One of nine children from a long line of farmers, David Spencer arrived in Victoria, BC from Wales in December of 1863 at the age of 26 to seek his fortune in the gold fields. But upon seeing many prospectors returning empty-handed, he changed his course, establishing himself in the dry goods business, a profession he had trained for as an apprentice. In 1864 Spencer purchased a book and stationery business which he ran as a Reading Room and Library for almost a decade.

During that period, David Spencer also became active in Victoria’s Methodist community, serving as church secretary, organizing choir concerts and teaching Sunday school. It was in the latter capacity that he met Emma Lazenby, also a recent immigrant, whom he married in 1867. The couple went on to have 13 children.
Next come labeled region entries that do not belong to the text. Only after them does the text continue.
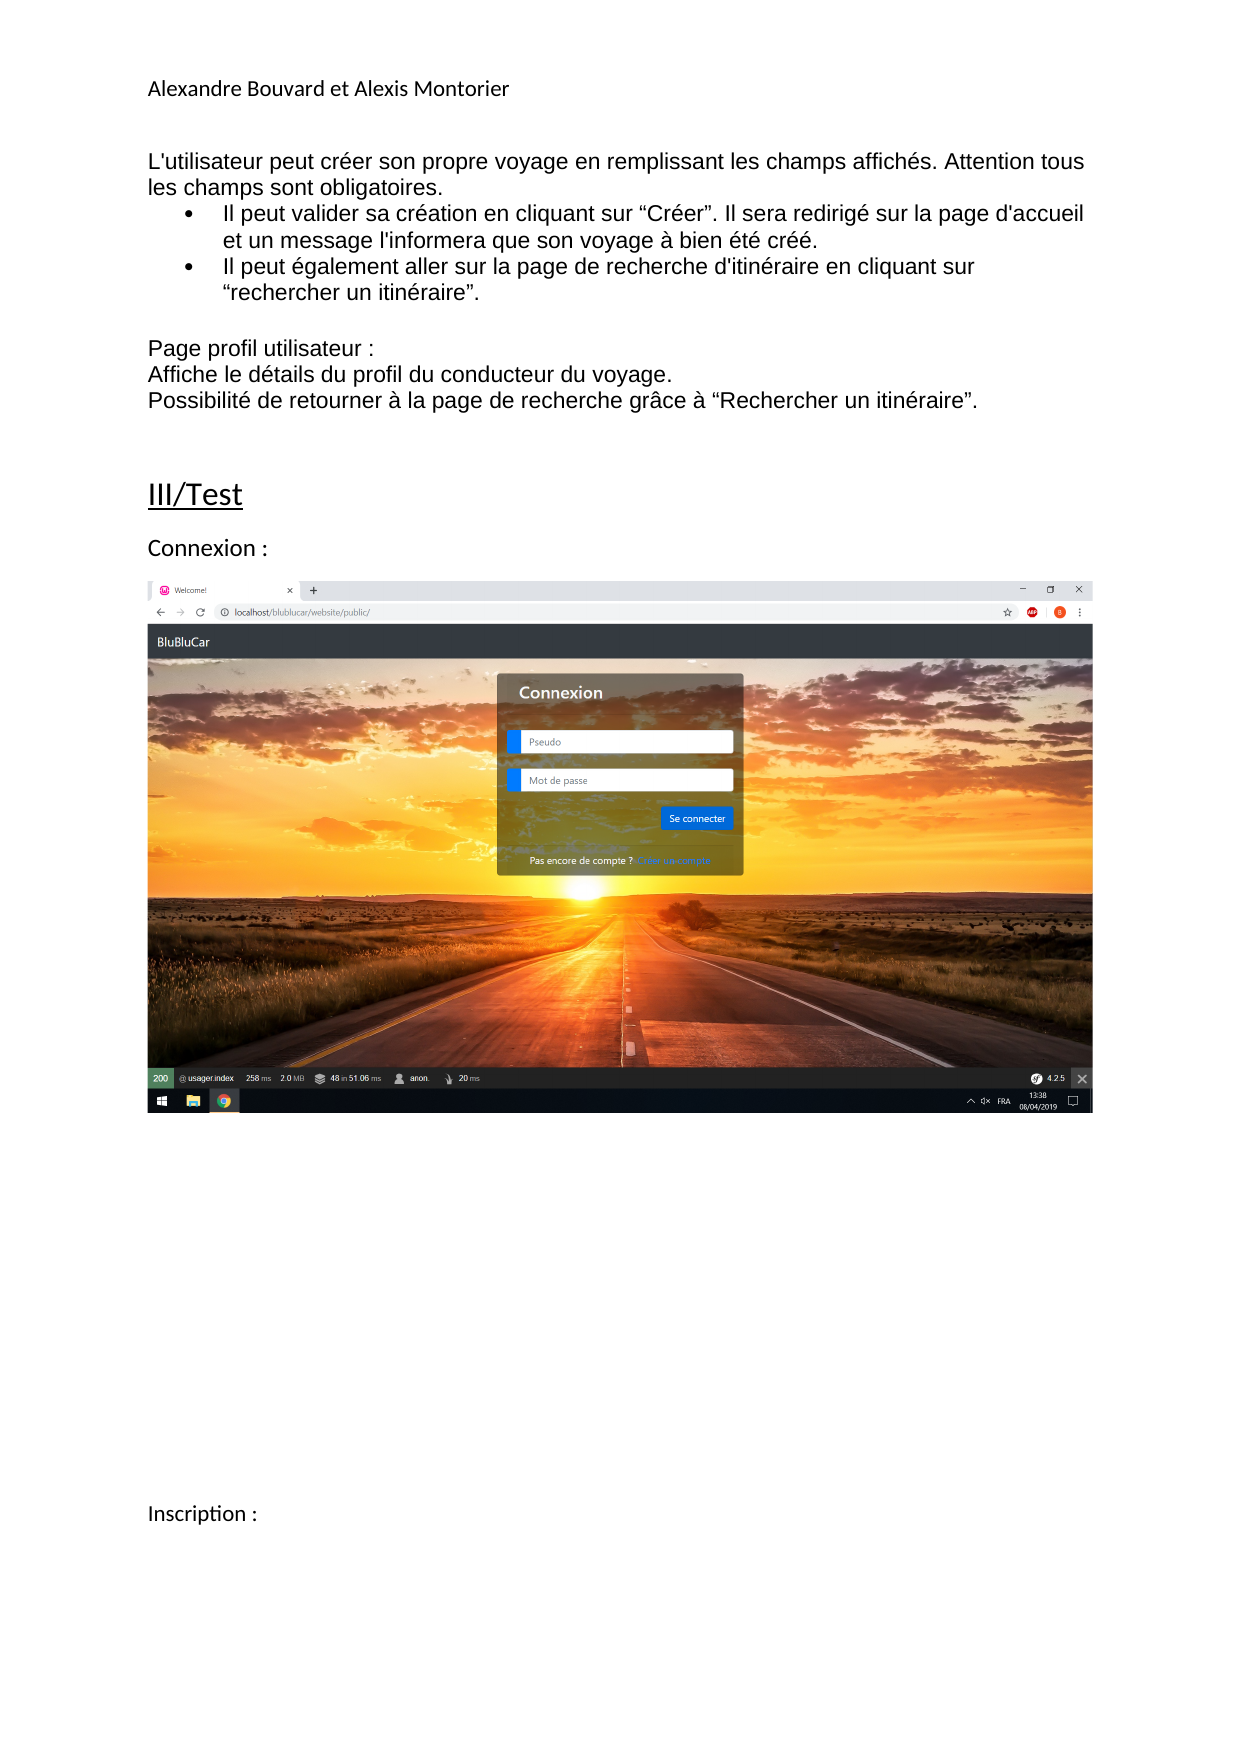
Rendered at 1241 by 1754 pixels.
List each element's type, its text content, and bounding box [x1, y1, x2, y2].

text L'utilisateur peut créer son propre voyage en remplissant les champs affichés. Attention tous les champs sont obligatoires. [148, 148, 1093, 200]
text Connexion : [148, 532, 1093, 563]
text Page profil utilisateur : [148, 334, 1093, 361]
text Possibilité de retourner à la page de recherche grâce à “Rechercher un itinéraire”. [148, 387, 1093, 413]
text III/Test [148, 473, 1093, 514]
list Il peut également aller sur la page de recherche d'itinéraire en cliquant sur “rechercher un itinéraire”. [185, 253, 1093, 306]
text Affiche le détails du profil du conducteur du voyage. [148, 361, 1093, 387]
text Inscription : [148, 1499, 1093, 1527]
list Il peut valider sa création en cliquant sur “Créer”. Il sera redirigé sur la page d'accueil et un message l'informera que son voyage à bien été créé. [185, 200, 1093, 253]
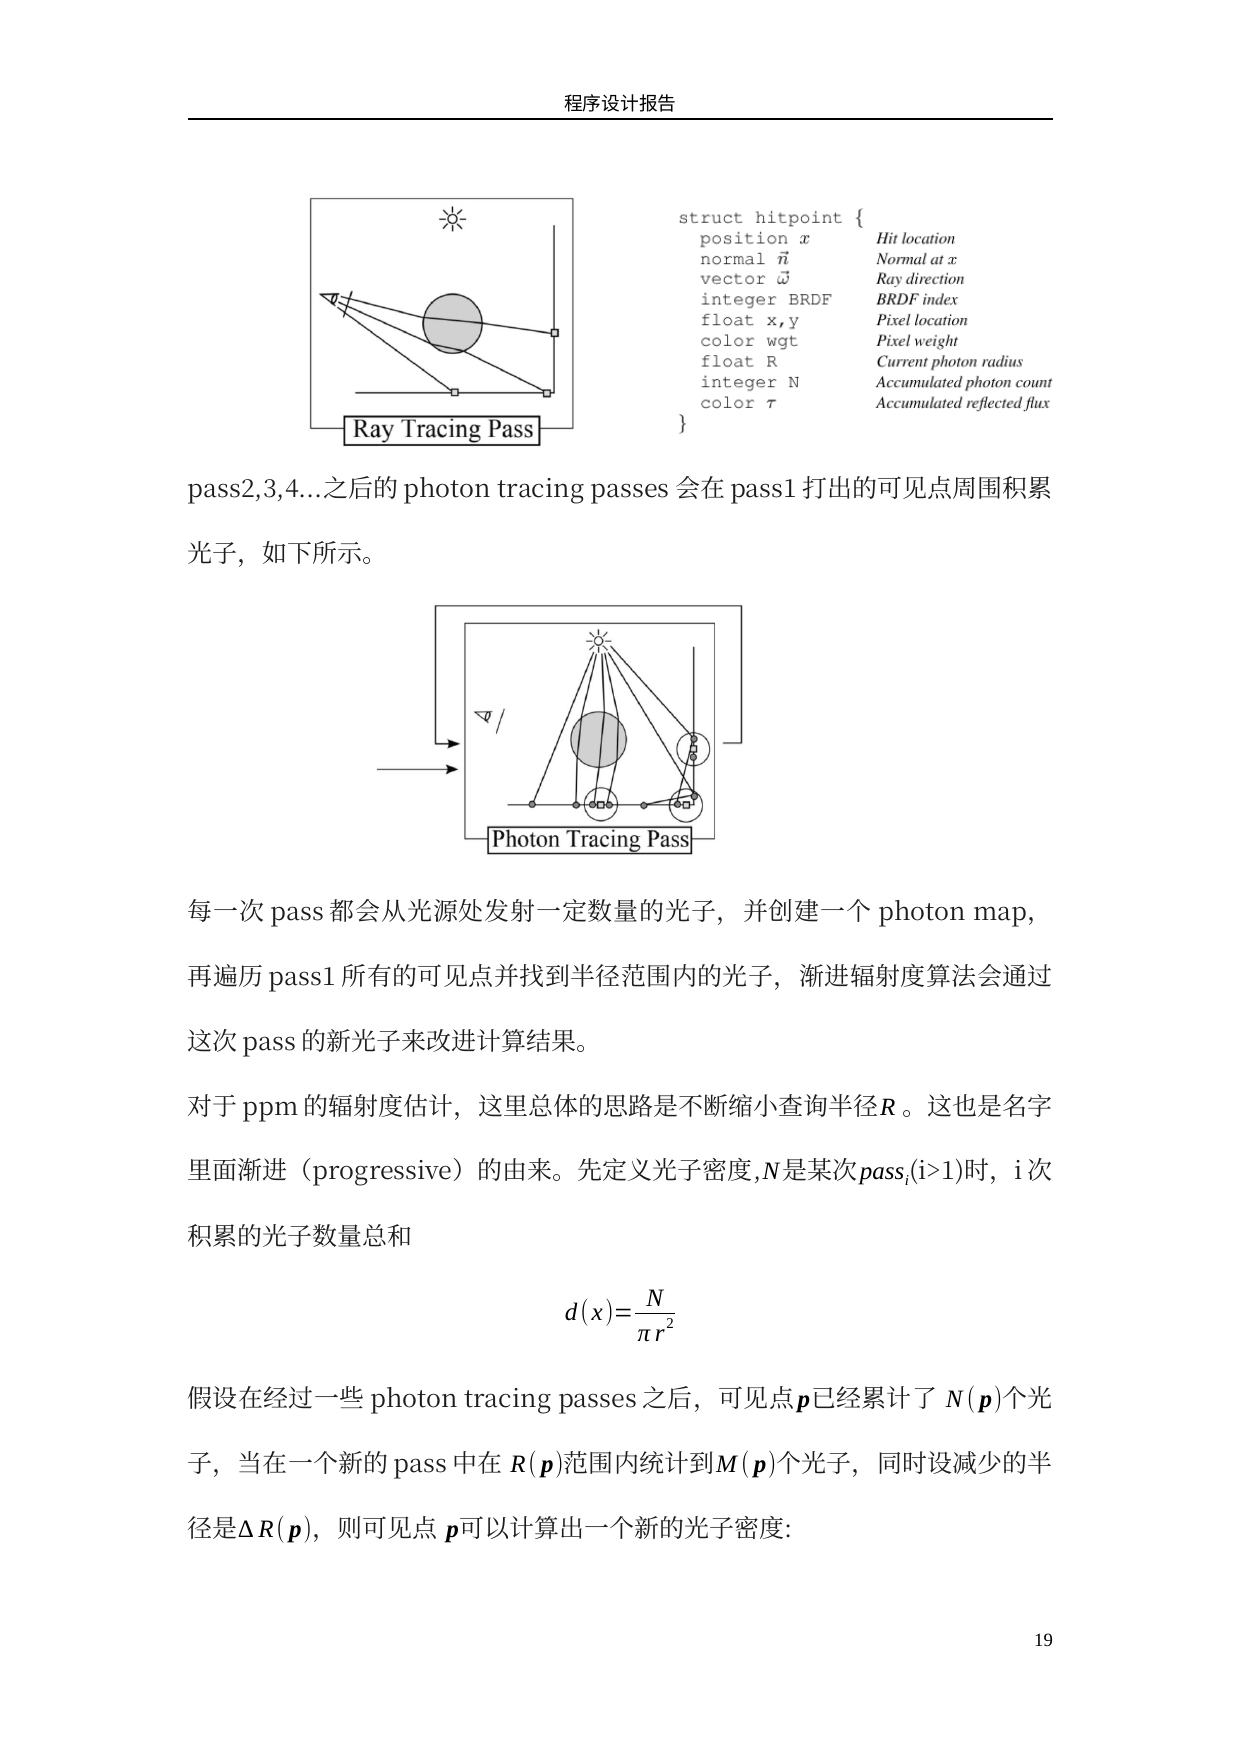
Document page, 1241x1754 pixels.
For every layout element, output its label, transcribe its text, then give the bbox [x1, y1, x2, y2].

By 1873, David Spencer saw greater opportunities in the dry goods business than the lending library. After a five-year Partnership with William Denny as co-owner of Denny & Spencer, David Spencer began his own retail outlet. Despite fires in 1901 and 1910 that greatly damaged the Spencer Arcade in Victoria, David Spencer’s retail empire steadily grew through repeated expansion of the Victoria location and extended Provincial reach into Nanaimo and Vancouver.

David Spencer was a savvy entrepreneur whose passion for business spanned generations. The Spencer family is one of the few instances in Canada in which all of the sons have followed in the footsteps of their father. Spencer’s five boys remained to successfully carry on the business after his death. In addition to prosperous commercial endeavors, Spencer gave back to his community. The Methodist Church and a number of social causes relied heavily on his financial support he bequeathed $10,000 in his will to develop a new tuberculosis ward at Victoria’s Royal Jubilee Hospital.

Testimonies to his legacy were the tributes paid to his retailing empire 13 years after he died, when Spencer’s celebrated its sixtieth anniversary, having added stores in New Westminster and Chilliwack. In 1948, when the stores were sold to Eaton’s, newspapers of the day lamented that the Spencer name, which had fond and familiar memories for generations of British Columbians, would no longer be represented in the province’s retail landscape. Today, the Spencer heritage building in Vancouver is home to Simon Fraser University’s Harbour Centre campus.